Static response of asymmetrically damaged metallic strands: Experimental and numerical approach
Introduction
A strand can be a critical structural member in many engineering applications, including cranes, lifts, mine hoisting, bridges, cableways, electrical conductors, offshore mooring systems and so on. Different classes of strands, suited for different purposes, have a different number and arrangement of strand components within the strand cross-section in which the components can be made of different materials. Over the years, each field of strand application has developed a specific body of knowledge, based on extensive testing and field experience, leading to empirical rules for each particular application. Unifying these empirical rules under some general mathematical and mechanical theory would allow a better understanding, and in the long term, a better prediction of the mechanical behavior of strands as well as reduce the need for expensive tests under a variety of operating conditions. Thus, due to their extensive use and the need to predict their behavior, several researchers have presented analytical models that permit the calculation of rope response based on the strand component material and geometry [1].
Strands made of filaments drawn from ductile metals are widely used as structural components. In particular, the extensive use of steel wire strands for load bearing components is mainly due to the strength offered by steel coupled with the flexibility of strand construction, strand geometry and wire size that can be suited to the required application. On the other hand, aluminium-based strands are widely used in transmission lines (conductors) due to their high conductivity to weight ratio leading to reduce the size of the support structures. In any of the applications previously mentioned, strands are subjected to various loading conditions. Although a strand is essentially an element for transmitting a tensile load, its construction is such that the individual wires in a strand are subjected to bending and torsional moments, frictional and bearing loads, as well as tension. The magnitude and distribution of the stresses resulting from these loadings determine the overall strand/conductor response, which can be expressed in terms of the extension and rotation of the strand/conductor [2]. In the following, the descriptions given are valid for both steel strands and aluminium conductors unless otherwise specified; hence, just strand is used hereafter to avoid repetitive use of the term strand/conductor.

◆ ASSIGNMENT
Write the next part of the article on asymmetrically damaged metallic strands, beginning after its final sentence.

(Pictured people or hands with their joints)

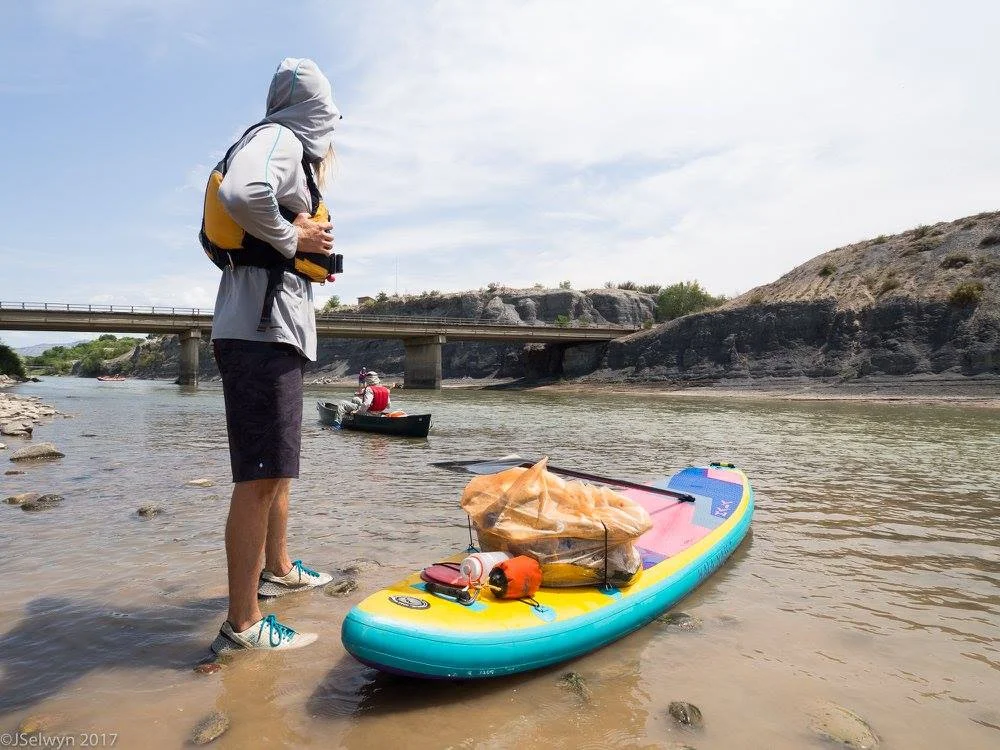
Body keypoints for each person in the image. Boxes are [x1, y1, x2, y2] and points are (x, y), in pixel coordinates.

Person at [206, 58, 341, 653]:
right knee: (259, 478)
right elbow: (242, 190)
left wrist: (296, 244)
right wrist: (293, 239)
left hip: (273, 331)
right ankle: (242, 626)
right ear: (314, 110)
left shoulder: (284, 143)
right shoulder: (279, 138)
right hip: (261, 335)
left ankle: (277, 570)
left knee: (277, 468)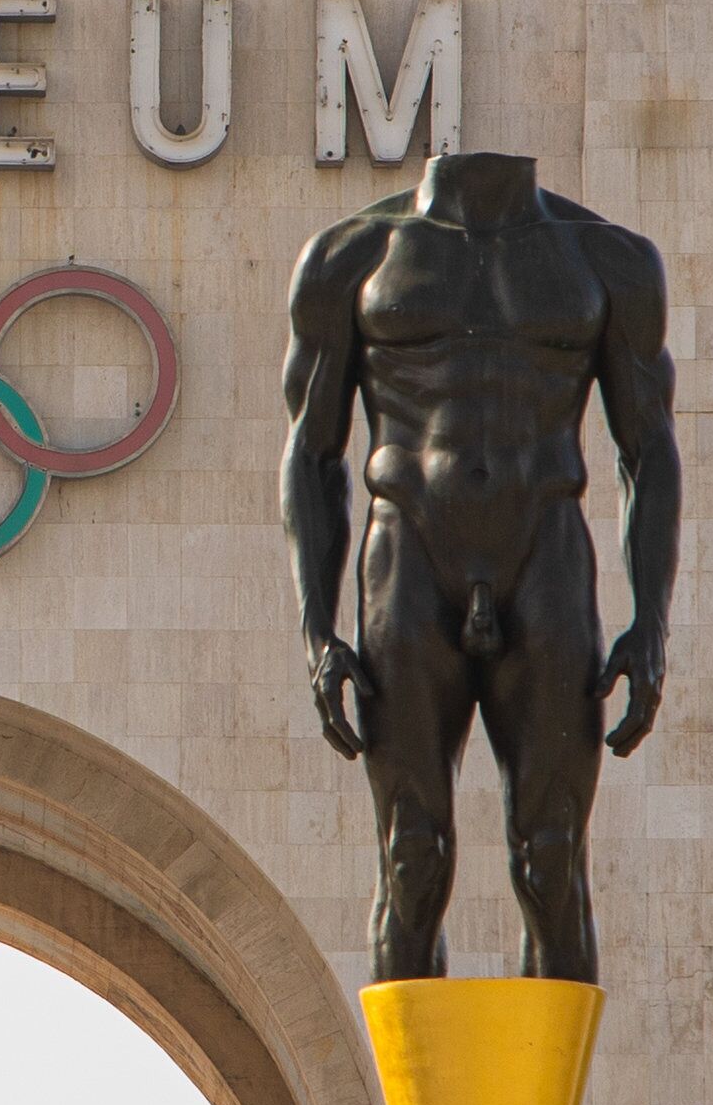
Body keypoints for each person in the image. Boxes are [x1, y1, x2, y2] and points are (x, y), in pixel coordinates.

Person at [281, 151, 677, 984]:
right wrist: (319, 631)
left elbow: (649, 450)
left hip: (546, 555)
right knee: (412, 861)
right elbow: (313, 455)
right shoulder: (354, 255)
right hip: (408, 559)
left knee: (552, 858)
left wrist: (652, 624)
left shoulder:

◆ ANSWER FOR THE TASK
Strands experience damage throughout their loading history and from continued aggression of the environment (urban, industrial, marine, heat exposure, chemical, etc). The process by which damage occurs can be represented through a degradation of the properties of individual strand wires, and it can also include the complete rupture of one or more wires. The understanding of the interaction of the factors that induce damage to strand and their dependence on strand operational conditions are essential to estimate strand service life at the design stage and to establish the appropriate strand inspection methods and discard criteria. Hence, the service life of a strand can be greatly extended by following a planned program of installation, operation, maintenance, and inspection. In this context, damage-tolerance property (i.e., the ability of a strand to withstand damage) is an essential parameter for strand design, strand evaluation during operational service, and for developing discard criteria according to strand usage based on the residual strength and deformation capacity that the damaged strand can sustain [3].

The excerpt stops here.